Restate word for word the lines of the entries below, starting with the line that holds "right eye: (123, 129)" and ending with the line that holds "right back paw: (147, 362)", and no others.

→ **GIVEN RECORDS**
====

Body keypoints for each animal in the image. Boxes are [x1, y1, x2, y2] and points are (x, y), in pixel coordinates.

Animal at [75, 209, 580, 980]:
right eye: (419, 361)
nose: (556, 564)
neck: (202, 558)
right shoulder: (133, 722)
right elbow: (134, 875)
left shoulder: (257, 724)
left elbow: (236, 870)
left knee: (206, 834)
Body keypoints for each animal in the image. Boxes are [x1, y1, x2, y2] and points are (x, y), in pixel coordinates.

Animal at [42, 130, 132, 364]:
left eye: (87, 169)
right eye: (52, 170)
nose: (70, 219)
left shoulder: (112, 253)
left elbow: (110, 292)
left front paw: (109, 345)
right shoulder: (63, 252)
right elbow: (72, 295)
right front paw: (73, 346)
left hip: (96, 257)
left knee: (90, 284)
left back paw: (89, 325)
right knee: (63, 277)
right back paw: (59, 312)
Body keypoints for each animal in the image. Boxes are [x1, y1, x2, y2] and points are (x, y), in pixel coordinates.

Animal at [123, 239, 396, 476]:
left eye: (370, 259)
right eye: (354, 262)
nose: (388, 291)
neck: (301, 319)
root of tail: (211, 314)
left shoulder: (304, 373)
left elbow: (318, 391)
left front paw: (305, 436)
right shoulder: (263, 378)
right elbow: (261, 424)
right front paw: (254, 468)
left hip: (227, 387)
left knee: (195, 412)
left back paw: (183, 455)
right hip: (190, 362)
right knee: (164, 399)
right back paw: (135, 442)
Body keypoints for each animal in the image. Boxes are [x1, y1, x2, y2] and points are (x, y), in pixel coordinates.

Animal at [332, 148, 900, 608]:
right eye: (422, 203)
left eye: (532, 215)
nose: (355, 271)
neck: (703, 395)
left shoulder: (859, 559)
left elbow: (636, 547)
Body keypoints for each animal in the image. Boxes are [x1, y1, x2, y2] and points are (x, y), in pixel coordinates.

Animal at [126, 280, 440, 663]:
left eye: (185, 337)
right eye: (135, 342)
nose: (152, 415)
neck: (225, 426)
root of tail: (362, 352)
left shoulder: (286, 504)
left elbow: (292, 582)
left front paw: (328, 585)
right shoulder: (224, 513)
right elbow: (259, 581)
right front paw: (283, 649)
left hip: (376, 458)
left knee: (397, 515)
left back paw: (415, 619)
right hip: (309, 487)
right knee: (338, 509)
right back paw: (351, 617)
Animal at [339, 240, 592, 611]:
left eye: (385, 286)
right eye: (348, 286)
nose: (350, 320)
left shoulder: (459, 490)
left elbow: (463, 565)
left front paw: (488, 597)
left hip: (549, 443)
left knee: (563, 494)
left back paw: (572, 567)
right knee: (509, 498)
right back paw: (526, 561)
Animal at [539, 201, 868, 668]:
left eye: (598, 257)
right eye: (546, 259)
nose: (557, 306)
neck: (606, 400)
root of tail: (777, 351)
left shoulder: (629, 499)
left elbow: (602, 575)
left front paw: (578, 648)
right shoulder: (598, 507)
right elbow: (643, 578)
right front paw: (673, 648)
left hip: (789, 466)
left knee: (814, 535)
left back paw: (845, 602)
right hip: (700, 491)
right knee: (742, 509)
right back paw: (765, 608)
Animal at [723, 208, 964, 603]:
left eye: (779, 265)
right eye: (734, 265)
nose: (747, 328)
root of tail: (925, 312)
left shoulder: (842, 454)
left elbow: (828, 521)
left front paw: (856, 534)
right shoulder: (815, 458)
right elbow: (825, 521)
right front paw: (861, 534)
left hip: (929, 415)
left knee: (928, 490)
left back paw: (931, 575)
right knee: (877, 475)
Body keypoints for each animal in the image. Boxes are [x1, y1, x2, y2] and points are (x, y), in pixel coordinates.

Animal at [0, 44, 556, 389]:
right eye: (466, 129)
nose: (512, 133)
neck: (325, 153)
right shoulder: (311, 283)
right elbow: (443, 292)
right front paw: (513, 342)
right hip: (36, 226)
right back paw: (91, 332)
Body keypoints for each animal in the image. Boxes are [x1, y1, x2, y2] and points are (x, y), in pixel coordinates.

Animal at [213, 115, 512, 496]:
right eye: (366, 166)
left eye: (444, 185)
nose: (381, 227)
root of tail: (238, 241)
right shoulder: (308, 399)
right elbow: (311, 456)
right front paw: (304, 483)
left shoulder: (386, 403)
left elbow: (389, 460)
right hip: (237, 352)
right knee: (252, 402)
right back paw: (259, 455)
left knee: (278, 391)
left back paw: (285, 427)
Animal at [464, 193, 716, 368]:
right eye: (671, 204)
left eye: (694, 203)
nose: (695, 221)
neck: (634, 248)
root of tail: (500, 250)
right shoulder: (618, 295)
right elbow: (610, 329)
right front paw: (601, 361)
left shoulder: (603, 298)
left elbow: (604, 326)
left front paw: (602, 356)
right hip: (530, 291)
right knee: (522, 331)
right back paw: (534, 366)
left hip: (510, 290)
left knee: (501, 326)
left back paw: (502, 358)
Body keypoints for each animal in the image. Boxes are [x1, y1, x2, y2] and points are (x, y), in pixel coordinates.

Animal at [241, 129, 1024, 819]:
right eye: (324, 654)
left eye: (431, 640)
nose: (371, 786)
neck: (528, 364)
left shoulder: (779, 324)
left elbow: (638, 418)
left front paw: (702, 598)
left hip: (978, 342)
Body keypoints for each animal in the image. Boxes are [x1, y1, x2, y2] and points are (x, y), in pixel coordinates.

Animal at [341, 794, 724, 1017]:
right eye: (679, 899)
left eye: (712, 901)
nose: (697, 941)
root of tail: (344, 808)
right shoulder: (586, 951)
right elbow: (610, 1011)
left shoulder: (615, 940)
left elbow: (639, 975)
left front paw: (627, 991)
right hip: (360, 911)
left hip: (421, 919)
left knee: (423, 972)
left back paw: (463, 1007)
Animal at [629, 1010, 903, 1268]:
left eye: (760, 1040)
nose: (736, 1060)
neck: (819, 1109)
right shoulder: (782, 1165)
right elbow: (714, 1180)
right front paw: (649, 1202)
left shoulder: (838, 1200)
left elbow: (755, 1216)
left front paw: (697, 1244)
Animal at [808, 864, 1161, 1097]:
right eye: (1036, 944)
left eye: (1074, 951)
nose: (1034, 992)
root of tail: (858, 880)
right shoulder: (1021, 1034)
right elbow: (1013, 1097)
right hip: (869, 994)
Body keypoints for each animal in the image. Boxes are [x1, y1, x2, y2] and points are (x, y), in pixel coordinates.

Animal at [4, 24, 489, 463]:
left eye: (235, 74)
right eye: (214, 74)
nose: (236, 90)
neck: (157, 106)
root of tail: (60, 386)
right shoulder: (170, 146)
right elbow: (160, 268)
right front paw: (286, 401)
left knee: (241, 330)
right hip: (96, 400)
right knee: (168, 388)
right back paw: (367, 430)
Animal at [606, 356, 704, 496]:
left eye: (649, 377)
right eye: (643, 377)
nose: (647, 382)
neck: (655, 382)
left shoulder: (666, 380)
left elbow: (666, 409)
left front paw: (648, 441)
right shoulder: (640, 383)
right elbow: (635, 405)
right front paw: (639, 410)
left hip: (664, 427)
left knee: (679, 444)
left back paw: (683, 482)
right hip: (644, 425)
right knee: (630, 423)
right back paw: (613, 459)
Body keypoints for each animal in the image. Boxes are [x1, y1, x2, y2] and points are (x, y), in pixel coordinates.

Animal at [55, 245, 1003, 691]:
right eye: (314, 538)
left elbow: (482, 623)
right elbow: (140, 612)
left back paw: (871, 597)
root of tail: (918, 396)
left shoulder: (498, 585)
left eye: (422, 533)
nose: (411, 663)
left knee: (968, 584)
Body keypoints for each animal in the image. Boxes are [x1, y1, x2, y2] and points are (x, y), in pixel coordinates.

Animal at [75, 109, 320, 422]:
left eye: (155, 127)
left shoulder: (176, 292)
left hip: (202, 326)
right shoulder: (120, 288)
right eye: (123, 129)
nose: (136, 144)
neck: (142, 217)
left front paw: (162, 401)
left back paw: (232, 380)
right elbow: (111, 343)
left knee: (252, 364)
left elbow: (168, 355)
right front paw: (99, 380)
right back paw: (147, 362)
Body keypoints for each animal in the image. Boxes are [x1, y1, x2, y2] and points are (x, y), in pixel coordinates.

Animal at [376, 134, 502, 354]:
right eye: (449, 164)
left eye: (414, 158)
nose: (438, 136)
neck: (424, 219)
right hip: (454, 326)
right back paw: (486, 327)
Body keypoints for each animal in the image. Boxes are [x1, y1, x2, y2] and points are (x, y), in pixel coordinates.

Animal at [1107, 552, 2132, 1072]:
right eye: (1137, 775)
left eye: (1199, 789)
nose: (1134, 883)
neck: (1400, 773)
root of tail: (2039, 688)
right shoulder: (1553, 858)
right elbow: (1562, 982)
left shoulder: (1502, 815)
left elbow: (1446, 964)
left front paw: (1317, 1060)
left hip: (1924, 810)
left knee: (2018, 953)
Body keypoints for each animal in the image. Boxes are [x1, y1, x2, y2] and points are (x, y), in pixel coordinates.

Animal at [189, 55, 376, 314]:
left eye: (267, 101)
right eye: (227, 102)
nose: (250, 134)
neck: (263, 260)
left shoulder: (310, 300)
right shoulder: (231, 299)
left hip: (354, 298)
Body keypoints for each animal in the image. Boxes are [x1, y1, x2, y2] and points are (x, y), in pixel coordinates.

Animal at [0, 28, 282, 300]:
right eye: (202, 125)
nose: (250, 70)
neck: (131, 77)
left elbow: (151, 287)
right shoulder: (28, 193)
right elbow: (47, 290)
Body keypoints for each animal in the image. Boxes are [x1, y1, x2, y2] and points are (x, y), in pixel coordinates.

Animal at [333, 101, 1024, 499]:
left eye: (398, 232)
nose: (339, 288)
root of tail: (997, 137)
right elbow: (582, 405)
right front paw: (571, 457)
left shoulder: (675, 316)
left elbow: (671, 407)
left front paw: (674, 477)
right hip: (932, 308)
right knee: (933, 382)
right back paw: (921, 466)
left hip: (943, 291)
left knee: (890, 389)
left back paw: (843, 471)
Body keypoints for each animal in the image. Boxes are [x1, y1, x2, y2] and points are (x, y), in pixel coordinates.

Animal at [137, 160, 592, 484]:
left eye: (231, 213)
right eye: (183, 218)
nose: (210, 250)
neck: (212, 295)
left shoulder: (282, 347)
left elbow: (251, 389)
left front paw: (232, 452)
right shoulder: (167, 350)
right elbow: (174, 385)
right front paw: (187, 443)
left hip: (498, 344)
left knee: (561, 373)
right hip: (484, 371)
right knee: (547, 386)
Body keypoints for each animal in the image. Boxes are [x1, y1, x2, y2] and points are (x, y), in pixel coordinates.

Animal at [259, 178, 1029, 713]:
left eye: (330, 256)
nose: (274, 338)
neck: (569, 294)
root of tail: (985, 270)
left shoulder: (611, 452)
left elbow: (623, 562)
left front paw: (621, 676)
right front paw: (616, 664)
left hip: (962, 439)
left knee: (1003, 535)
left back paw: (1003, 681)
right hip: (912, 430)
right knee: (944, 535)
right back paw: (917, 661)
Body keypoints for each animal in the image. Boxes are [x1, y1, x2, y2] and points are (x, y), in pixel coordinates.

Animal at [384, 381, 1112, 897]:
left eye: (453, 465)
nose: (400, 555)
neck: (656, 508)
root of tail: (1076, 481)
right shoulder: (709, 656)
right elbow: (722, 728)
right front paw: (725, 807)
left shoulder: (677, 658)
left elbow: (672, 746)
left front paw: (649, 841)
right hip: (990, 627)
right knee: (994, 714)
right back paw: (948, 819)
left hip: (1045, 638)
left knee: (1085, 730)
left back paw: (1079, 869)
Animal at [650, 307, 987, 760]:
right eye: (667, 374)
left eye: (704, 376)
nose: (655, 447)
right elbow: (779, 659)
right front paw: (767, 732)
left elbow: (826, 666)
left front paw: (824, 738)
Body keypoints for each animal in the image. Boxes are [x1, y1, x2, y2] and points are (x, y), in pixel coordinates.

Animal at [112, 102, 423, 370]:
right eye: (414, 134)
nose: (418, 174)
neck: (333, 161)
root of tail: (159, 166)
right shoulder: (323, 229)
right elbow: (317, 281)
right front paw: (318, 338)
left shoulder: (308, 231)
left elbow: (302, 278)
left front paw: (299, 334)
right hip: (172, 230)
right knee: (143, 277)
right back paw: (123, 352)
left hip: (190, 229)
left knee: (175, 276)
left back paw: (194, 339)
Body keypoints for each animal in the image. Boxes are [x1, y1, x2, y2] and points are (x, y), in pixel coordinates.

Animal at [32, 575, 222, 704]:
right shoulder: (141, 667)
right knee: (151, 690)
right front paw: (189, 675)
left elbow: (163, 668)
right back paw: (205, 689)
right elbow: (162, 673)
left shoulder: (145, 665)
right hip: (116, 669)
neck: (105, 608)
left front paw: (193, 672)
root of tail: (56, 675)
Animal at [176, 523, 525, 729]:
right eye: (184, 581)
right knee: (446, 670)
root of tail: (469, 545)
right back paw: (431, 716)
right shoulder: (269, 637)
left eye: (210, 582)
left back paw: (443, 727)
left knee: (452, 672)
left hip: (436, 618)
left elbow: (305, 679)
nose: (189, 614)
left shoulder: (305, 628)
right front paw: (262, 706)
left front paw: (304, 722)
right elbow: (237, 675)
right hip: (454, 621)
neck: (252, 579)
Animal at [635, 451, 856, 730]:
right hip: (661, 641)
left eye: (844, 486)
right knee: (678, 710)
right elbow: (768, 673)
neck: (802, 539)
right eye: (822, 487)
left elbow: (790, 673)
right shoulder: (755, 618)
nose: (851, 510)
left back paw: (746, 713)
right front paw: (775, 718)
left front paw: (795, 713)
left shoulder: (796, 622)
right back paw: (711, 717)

====

→ **COMPLETED TASK**
right eye: (123, 129)
nose: (136, 144)
neck: (142, 217)
left front paw: (162, 401)
left back paw: (232, 380)
right elbow: (111, 343)
left knee: (252, 364)
left elbow: (168, 355)
right front paw: (99, 380)
right back paw: (147, 362)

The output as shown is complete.